Darden Restaurants’ sales rose in the fourth quarter of fiscal 2025, overcoming concerns about an impending slowdown in consumer spending due to weak consumer confidence. Sales were robust across all brands on Mother’s Day, thanks to the company’s successful marketing strategy.
Same-store sales were robust in the LongHorn Steakhouse brand and Olive Garden, partially offset by a decline in the Fine Dining brand.
Earnings were $2.58 per share, with adjusted earnings per share that exclude non-recurring costs of restaurant closures at $2.98, up by 12.5 percent from a year earlier.
In addition, the company provided strong guidance for fiscal 2026, expecting overall sales to grow in the range of 7-8 percent and same-restaurant sales growth in the range of 2 to 3.5 percent, with earnings per share expected to be in the range of $10.50 to $10.70.
“We had a strong quarter with same-restaurant sales and earnings growth that exceeded our expectations,” Darden President and CEO Rick Cardenas said in a statement.
Cardenas attributed its solid performance to the effective execution of the company’s business strategy and adherence to the basics of the dining business.
“Our strategy remains the right one for the company, and we will continue to execute it to drive growth and long-term shareholder value,” he said.
“‘Buy One Take One’ with a starting price point of $14.99, allowed guests to choose one entree for their dining experience and then take a second one home,” he said. “The take-home selections leveraged Olive Garden’s existing $6 take-home platform, minimizing operational complexity.”
Foot traffic at LongHorn Steakhouse displayed a similar surge, and both chains topped their Mother’s Day traffic from last year, confirming their ability to seize on crucial occasions that resonate with U.S. culture.

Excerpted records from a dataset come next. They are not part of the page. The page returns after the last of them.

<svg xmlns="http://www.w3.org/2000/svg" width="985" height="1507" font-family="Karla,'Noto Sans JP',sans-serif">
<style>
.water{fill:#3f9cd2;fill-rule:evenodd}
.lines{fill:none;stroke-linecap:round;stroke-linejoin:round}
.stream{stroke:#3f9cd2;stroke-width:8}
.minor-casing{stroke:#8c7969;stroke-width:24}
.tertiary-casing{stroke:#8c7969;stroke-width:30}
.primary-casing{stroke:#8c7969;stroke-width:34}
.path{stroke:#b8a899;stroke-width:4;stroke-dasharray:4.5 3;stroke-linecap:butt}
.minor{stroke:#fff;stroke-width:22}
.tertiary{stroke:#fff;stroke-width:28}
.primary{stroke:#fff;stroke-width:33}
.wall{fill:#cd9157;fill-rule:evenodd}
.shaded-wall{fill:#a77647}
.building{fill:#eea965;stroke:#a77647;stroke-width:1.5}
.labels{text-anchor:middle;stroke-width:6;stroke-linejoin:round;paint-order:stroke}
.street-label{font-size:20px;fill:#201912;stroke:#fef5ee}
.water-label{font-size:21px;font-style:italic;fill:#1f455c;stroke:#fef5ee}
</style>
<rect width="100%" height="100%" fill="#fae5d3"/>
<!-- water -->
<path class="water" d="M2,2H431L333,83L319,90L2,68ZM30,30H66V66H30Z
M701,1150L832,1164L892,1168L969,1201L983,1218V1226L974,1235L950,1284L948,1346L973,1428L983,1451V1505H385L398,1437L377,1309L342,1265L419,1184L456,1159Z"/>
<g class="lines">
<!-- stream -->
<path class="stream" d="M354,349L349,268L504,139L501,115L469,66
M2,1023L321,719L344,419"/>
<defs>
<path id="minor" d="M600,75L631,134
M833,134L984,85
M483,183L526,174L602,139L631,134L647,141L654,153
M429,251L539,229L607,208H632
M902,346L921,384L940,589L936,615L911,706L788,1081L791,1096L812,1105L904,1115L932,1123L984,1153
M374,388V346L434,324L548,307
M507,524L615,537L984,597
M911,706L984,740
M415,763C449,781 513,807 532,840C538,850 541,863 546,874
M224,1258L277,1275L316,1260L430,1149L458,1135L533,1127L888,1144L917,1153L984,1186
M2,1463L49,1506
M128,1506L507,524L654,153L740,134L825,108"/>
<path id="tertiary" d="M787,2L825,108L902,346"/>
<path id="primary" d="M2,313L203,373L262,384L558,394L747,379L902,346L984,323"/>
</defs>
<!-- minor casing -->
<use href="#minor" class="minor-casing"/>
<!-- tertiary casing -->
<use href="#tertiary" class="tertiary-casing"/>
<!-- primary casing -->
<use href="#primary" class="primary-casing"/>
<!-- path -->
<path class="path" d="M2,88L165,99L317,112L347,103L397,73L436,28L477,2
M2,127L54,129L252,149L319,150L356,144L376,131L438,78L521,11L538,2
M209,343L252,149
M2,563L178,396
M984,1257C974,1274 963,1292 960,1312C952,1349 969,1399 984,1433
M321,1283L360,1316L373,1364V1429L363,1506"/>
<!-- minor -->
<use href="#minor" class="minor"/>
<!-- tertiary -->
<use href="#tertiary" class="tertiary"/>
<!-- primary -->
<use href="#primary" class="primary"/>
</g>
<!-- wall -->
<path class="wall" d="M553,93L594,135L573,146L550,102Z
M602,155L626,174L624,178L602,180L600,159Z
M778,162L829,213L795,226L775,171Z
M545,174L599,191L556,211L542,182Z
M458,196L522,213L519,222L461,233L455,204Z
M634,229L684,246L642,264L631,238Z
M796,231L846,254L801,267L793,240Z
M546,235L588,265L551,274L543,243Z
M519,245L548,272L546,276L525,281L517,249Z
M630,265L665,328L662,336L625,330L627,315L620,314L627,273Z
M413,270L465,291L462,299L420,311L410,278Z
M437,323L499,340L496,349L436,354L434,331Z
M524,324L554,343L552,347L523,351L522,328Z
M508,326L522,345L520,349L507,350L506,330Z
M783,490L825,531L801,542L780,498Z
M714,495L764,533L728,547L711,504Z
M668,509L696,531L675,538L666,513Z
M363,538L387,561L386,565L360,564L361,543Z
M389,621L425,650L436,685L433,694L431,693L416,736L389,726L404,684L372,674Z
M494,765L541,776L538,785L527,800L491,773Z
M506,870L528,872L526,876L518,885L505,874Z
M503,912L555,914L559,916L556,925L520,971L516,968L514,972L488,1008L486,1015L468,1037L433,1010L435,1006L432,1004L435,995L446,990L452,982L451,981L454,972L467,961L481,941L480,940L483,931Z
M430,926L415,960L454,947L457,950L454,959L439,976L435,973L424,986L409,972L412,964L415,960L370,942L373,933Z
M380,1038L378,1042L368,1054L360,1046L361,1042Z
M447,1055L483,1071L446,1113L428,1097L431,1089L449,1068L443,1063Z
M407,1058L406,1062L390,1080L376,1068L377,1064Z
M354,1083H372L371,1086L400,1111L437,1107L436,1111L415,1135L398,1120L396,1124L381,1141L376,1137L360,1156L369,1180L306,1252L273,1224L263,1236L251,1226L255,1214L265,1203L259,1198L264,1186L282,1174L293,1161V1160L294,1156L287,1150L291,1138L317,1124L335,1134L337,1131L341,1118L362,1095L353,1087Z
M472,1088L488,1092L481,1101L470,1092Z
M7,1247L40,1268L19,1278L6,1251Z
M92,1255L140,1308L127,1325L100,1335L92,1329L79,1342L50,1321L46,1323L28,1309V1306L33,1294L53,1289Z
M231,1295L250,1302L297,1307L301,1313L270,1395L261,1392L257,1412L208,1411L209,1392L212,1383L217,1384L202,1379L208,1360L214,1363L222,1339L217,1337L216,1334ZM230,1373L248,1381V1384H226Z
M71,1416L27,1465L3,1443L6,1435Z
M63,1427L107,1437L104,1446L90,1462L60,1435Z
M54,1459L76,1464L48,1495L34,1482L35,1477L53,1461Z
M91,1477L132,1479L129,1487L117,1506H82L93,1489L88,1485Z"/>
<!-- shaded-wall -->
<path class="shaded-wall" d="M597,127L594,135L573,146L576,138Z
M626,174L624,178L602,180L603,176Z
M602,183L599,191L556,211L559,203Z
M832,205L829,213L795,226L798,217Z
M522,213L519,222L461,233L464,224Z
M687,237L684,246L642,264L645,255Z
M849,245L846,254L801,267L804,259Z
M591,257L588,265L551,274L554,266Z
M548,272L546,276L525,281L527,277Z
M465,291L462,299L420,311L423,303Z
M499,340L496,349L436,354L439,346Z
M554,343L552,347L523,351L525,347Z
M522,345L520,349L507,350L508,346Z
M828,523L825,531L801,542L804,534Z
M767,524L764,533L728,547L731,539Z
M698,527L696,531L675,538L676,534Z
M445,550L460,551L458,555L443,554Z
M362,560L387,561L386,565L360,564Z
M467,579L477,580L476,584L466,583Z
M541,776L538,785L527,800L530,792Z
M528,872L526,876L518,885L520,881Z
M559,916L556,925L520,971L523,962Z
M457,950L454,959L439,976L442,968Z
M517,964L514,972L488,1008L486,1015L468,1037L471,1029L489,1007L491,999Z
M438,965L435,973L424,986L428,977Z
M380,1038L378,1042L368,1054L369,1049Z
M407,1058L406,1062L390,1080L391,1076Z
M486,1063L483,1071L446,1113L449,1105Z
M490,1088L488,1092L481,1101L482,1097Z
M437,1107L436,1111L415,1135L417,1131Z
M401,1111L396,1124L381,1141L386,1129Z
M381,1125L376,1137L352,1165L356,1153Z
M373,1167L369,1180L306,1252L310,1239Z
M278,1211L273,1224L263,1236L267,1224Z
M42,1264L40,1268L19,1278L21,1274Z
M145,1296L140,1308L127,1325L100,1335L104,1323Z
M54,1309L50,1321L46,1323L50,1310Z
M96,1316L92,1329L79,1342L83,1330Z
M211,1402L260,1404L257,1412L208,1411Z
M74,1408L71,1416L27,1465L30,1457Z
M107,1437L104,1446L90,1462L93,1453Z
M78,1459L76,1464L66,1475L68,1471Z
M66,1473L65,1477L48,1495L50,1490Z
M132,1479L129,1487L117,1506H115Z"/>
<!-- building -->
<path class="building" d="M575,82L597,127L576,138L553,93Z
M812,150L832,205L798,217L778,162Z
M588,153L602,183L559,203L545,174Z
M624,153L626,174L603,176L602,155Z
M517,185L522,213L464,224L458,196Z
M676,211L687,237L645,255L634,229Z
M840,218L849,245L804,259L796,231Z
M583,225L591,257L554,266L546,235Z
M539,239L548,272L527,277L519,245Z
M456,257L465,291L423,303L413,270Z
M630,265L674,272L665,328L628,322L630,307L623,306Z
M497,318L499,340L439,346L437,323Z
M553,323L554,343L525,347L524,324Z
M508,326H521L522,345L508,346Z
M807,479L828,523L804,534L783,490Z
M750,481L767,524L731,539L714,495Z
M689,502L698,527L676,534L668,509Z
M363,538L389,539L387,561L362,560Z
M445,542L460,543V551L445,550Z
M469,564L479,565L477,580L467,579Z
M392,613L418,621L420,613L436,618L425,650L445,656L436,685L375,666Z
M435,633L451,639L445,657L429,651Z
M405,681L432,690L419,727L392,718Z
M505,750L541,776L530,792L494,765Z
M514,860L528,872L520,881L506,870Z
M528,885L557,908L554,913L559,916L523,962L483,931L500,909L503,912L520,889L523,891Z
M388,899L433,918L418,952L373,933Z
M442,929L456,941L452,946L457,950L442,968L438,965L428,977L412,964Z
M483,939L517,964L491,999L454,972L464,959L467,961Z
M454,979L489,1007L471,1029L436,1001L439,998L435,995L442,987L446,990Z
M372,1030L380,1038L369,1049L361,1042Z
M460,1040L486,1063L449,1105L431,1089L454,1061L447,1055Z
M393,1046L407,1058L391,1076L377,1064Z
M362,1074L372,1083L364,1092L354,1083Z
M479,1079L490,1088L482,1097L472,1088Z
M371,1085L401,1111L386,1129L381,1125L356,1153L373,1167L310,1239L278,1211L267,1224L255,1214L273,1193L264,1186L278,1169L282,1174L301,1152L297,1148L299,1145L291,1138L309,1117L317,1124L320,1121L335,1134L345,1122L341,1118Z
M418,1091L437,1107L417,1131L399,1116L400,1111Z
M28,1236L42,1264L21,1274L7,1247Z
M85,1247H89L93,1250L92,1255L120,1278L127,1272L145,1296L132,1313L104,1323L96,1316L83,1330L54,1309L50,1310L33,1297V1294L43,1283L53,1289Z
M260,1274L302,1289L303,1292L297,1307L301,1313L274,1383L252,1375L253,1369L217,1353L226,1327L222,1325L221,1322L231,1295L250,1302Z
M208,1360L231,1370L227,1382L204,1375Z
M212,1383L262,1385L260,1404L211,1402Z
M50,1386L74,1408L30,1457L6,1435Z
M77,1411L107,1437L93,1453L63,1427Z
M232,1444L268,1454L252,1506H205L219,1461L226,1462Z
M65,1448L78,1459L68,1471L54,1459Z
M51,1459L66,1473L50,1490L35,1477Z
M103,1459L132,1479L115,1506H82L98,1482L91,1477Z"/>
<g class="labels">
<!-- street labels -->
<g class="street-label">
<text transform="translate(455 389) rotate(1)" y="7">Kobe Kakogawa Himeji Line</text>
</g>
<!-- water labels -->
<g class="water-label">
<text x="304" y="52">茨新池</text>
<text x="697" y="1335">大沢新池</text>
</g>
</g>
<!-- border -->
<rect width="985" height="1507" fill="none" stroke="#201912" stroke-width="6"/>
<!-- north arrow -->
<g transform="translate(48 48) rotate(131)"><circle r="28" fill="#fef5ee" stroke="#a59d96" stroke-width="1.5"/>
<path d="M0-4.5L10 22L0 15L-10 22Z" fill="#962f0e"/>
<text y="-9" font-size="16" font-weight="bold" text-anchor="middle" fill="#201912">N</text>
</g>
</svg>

Darden’s shares rose by nearly 3 percent in early morning trading and closed up by 1.36 percent. Over the past five years, the company’s shares have increased by 221 percent, outperforming the S&P 500’s 96 percent gain.
The disconnect between depressed consumer psychology and robust spending on discretionary items, such as dining out at full-service restaurants, suggests that consumer psychology may not be the primary driver of consumer spending.
Raj Vanam, chief financial officer of Darden Restaurants, struck an optimistic tone for shareholders, saying that the company is committed to delivering a total shareholder return of 10 to 15 percent, as defined by earnings-per-share growth plus dividend yield, thanks to higher same-restaurant sales and the acceleration of store openings.
“We’re updating how we define margin expansion, shifting from EBIT margin to earnings after tax margin to more accurately reflect how we view and manage our business,” he said.